### WORK TASK
The entire listing, reproduced exactly and stripped of images, is the expected output.

+ + +

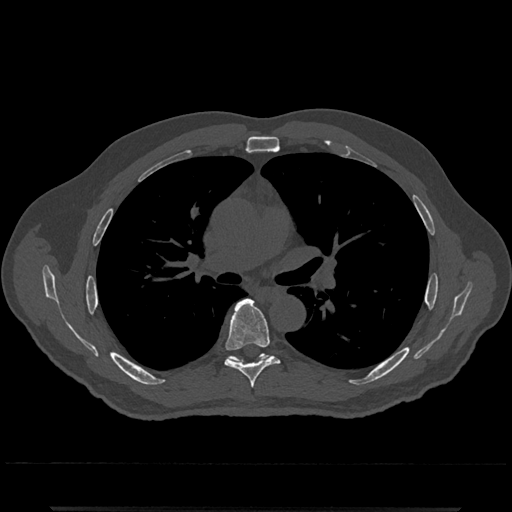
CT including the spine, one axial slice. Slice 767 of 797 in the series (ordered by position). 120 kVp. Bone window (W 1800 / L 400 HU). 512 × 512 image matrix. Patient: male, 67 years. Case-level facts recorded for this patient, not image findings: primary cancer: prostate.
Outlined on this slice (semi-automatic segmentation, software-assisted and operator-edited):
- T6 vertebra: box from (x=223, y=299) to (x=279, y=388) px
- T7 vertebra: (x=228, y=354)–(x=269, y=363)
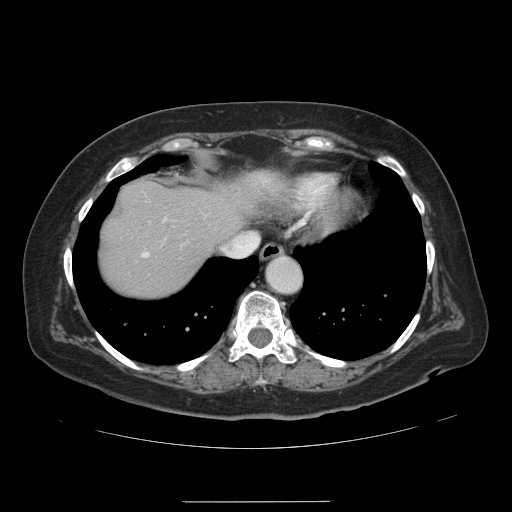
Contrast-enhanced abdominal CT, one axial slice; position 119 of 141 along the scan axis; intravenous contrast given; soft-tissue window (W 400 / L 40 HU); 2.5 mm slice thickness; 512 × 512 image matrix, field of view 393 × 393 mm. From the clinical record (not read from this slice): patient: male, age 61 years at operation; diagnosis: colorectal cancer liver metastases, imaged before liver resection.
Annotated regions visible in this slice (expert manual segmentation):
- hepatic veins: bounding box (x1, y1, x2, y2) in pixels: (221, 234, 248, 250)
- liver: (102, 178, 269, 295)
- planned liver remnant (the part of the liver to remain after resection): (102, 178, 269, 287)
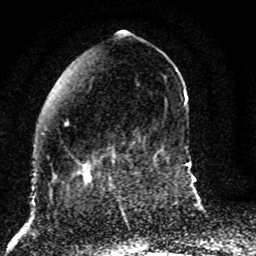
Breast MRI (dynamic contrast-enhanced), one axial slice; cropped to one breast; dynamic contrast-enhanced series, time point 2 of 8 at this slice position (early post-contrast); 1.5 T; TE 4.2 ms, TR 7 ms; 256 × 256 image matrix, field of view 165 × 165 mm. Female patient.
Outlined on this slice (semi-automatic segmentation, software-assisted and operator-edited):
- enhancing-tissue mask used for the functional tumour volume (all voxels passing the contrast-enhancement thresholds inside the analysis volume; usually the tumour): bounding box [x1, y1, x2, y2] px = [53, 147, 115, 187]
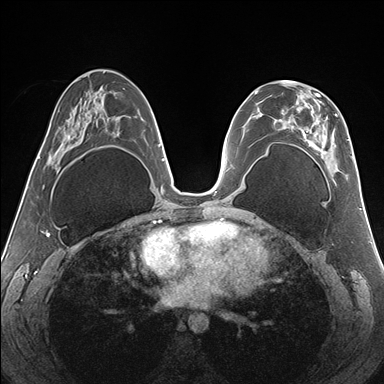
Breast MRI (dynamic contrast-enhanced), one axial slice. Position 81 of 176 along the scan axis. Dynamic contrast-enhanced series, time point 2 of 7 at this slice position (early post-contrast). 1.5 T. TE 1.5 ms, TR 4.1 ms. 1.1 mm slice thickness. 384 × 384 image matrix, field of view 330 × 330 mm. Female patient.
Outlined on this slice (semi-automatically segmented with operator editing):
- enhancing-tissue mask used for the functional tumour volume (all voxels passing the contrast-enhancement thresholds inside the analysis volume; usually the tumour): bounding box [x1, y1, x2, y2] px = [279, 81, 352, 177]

+ + +

### RESULT
CT including the spine, one axial slice. Slice 767 of 797 in the series (ordered by position). 120 kVp. Bone window (W 1800 / L 400 HU). 512 × 512 image matrix. Patient: male, 67 years. Case-level facts recorded for this patient, not image findings: primary cancer: prostate.
Outlined on this slice (semi-automatic segmentation, software-assisted and operator-edited):
- T6 vertebra: box from (x=223, y=299) to (x=279, y=388) px
- T7 vertebra: (x=228, y=354)–(x=269, y=363)
Contrast-enhanced abdominal CT, one axial slice; position 119 of 141 along the scan axis; intravenous contrast given; soft-tissue window (W 400 / L 40 HU); 2.5 mm slice thickness; 512 × 512 image matrix, field of view 393 × 393 mm. From the clinical record (not read from this slice): patient: male, age 61 years at operation; diagnosis: colorectal cancer liver metastases, imaged before liver resection.
Annotated regions visible in this slice (expert manual segmentation):
- hepatic veins: bounding box (x1, y1, x2, y2) in pixels: (221, 234, 248, 250)
- liver: (102, 178, 269, 295)
- planned liver remnant (the part of the liver to remain after resection): (102, 178, 269, 287)
Breast MRI (dynamic contrast-enhanced), one axial slice; cropped to one breast; dynamic contrast-enhanced series, time point 2 of 8 at this slice position (early post-contrast); 1.5 T; TE 4.2 ms, TR 7 ms; 256 × 256 image matrix, field of view 165 × 165 mm. Female patient.
Outlined on this slice (semi-automatic segmentation, software-assisted and operator-edited):
- enhancing-tissue mask used for the functional tumour volume (all voxels passing the contrast-enhancement thresholds inside the analysis volume; usually the tumour): bounding box [x1, y1, x2, y2] px = [53, 147, 115, 187]
Breast MRI (dynamic contrast-enhanced), one axial slice. Position 81 of 176 along the scan axis. Dynamic contrast-enhanced series, time point 2 of 7 at this slice position (early post-contrast). 1.5 T. TE 1.5 ms, TR 4.1 ms. 1.1 mm slice thickness. 384 × 384 image matrix, field of view 330 × 330 mm. Female patient.
Outlined on this slice (semi-automatically segmented with operator editing):
- enhancing-tissue mask used for the functional tumour volume (all voxels passing the contrast-enhancement thresholds inside the analysis volume; usually the tumour): bounding box [x1, y1, x2, y2] px = [279, 81, 352, 177]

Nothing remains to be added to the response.